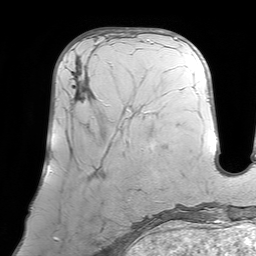
Breast MRI (dynamic contrast-enhanced), one axial slice. Slice 30 of 64 in the series (ordered by position). Cropped to one breast. Dynamic contrast-enhanced series, time point 2 of 7 at this slice position (early post-contrast). 1.5 T. TE 4.6 ms, TR 7.2 ms. 256 × 256 image matrix. Female patient.
Outlined on this slice (semi-automatically segmented with operator editing):
- enhancing-tissue mask used for the functional tumour volume (all voxels passing the contrast-enhancement thresholds inside the analysis volume; usually the tumour): bounding box (x1, y1, x2, y2) in pixels: (70, 43, 129, 143)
========================================================================
WORK INSTRUCTIONS: Could you transcribe all of the data exactly and omit the pictures?

SOLUTION TO THE EXERCISE:
Breast MRI (dynamic contrast-enhanced), one axial slice. Slice 30 of 64 in the series (ordered by position). Cropped to one breast. Dynamic contrast-enhanced series, time point 2 of 7 at this slice position (early post-contrast). 1.5 T. TE 4.6 ms, TR 7.2 ms. 256 × 256 image matrix. Female patient.
Outlined on this slice (semi-automatically segmented with operator editing):
- enhancing-tissue mask used for the functional tumour volume (all voxels passing the contrast-enhancement thresholds inside the analysis volume; usually the tumour): bounding box (x1, y1, x2, y2) in pixels: (70, 43, 129, 143)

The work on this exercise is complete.